Tâches à effectuer.
• 1. Selon l'article, depuis quelle date Nabil Ennasri est-il incarcéré ?
• 2. Recopiez fidèlement un passage de l'article : commencez aux mots « dans une enquête » et arrêtez-vous après « cet épineux dossier. ».

Extrait du document.

^^^^^^^^

Le politologue français, Nabil Ennasri.
Incarcéré depuis le 4 octobre 2023, le politologue Nabil Ennasri, mis en examen dans le cadre d'une affaire financière, va déposer une nouvelle demande de remise en liberté alors que la justice française a décidé de prolonger à nouveau sa détention.
Soupçonné par la justice française de
"corruption et trafic d'influence", "abus de confiance"
et
"blanchiment de fraude fiscale aggravée"
dans une enquête liée au Qatar, il est le seul mis en cause à avoir été emprisonné alors même qu'il n'est pas le personnage central de l'enquête.
En conférence de presse ce mercredi soir à Paris, son avocat, Maître Nabil El Ouchikli, a annoncé qu'il avait l'intention de déposer une demande de démise en examen, couplée à une requête en récusation du magistrat instructeur en charge de cet épineux dossier.
Si d'un point de vue extérieur, de nombreux observateurs s'interrogent depuis des mois sur les raisons qui motivent le maintien en détention de cette figure connue et respectée pour ses écrits et productions intellectuelles, son avocat estime qu'il existe
"une obsession et un acharnement qui s'observent sur la personne de Nabil Ennasri".
Citant les noms de plusieurs personnes qui sont également visées à divers degrés par l'enquête ouverte en 2023 par le parquet national financier (PNF), l'avocat parisien indique que certains d'entre elles, qui sont
"impliquées et mises en examen pour les mêmes faits, et dont l'intervention est au-delà de ce qui est reproché à Nabil Ennasri, sont tous en liberté".

^^^^^^^^

Données enregistrées.
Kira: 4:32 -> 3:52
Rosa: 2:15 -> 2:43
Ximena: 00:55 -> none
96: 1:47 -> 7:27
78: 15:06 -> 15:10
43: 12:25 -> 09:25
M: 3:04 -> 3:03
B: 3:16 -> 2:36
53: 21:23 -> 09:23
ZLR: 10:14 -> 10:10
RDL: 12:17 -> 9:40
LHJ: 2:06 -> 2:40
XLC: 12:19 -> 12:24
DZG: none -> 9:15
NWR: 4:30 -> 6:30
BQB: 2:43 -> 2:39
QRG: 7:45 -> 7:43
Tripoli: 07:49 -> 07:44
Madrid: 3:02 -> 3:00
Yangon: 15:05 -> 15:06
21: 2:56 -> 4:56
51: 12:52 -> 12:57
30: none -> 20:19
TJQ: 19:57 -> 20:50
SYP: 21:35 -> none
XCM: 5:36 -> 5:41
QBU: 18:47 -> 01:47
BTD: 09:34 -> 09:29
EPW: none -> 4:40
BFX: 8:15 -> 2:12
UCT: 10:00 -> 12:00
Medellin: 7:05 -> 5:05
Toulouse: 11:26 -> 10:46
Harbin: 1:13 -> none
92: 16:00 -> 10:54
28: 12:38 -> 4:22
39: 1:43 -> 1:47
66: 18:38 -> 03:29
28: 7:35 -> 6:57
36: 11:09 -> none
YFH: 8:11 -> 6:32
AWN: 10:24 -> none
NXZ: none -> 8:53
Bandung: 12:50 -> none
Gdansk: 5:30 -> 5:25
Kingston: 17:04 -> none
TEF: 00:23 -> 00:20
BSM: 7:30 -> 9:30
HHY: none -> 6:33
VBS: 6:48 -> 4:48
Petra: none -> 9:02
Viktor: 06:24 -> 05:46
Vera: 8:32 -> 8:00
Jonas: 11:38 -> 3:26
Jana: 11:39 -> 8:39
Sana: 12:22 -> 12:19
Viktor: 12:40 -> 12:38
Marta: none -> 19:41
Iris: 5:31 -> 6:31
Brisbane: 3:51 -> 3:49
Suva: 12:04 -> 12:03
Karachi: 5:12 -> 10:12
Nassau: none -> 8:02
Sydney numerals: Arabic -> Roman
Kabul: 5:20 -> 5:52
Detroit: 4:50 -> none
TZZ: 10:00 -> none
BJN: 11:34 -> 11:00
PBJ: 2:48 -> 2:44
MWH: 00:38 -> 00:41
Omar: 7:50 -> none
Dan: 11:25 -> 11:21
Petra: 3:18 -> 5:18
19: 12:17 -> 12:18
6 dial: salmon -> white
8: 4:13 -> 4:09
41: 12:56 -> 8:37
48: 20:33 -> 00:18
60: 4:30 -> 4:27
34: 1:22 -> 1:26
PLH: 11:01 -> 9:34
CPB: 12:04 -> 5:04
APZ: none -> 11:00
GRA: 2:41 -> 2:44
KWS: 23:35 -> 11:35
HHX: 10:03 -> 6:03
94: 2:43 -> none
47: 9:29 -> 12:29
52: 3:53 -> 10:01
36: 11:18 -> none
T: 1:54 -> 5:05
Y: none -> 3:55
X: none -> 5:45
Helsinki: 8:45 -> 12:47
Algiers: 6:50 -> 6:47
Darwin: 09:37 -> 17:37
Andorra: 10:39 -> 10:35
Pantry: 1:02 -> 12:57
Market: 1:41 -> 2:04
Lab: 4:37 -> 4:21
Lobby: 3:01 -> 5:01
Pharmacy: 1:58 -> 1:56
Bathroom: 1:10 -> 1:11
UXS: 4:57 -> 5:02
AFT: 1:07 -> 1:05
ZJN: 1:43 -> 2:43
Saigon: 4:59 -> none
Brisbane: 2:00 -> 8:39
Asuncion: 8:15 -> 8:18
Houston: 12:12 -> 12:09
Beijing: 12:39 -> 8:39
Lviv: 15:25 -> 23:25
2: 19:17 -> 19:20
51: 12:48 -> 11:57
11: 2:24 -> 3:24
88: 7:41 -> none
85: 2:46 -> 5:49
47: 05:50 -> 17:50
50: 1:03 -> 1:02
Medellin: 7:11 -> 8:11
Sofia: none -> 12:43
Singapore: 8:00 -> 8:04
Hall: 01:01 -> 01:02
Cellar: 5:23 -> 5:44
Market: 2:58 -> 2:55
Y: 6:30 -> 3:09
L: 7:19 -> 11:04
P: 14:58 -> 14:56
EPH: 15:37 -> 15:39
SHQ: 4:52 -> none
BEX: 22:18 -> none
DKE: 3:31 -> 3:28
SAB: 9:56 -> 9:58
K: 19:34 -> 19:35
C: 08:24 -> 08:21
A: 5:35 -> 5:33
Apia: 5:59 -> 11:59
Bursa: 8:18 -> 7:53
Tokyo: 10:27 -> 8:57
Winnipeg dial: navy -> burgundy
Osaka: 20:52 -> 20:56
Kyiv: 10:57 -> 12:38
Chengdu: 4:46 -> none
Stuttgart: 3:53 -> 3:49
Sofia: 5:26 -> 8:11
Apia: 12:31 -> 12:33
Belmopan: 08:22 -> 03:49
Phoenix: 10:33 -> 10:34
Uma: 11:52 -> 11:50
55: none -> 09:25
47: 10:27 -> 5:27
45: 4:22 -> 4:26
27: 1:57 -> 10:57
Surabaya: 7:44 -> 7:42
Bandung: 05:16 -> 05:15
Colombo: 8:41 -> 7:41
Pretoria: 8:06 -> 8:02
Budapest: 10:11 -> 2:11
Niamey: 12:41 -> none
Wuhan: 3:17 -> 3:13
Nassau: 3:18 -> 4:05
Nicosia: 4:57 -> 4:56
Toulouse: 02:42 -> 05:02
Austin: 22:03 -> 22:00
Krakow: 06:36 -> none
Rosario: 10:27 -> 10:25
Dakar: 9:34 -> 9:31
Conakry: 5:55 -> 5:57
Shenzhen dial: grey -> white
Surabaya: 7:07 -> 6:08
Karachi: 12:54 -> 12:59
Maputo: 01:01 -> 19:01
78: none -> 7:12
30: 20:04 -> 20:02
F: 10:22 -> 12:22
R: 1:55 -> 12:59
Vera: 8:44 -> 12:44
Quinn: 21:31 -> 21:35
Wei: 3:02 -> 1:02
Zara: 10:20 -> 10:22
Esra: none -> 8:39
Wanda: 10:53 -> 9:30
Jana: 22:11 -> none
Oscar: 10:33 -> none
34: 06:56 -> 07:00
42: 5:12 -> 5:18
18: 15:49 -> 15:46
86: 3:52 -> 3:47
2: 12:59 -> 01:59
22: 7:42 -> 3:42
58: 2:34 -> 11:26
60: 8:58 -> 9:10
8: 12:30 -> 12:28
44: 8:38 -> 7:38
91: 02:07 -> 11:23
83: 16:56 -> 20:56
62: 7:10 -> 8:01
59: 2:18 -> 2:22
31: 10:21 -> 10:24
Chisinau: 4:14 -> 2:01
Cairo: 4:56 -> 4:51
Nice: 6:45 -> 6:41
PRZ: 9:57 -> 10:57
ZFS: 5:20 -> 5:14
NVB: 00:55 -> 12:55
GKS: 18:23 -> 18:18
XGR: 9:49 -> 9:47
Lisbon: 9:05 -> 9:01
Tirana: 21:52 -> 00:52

^^^^^^^^

Réponses dans l'ordre.
• 1. Depuis le 4 octobre 2023.

• 2.
dans une enquête liée au Qatar, il est le seul mis en cause à avoir été emprisonné alors même qu'il n'est pas le personnage central de l'enquête.
En conférence de presse ce mercredi soir à Paris, son avocat, Maître Nabil El Ouchikli, a annoncé qu'il avait l'intention de déposer une demande de démise en examen, couplée à une requête en récusation du magistrat instructeur en charge de cet épineux dossier.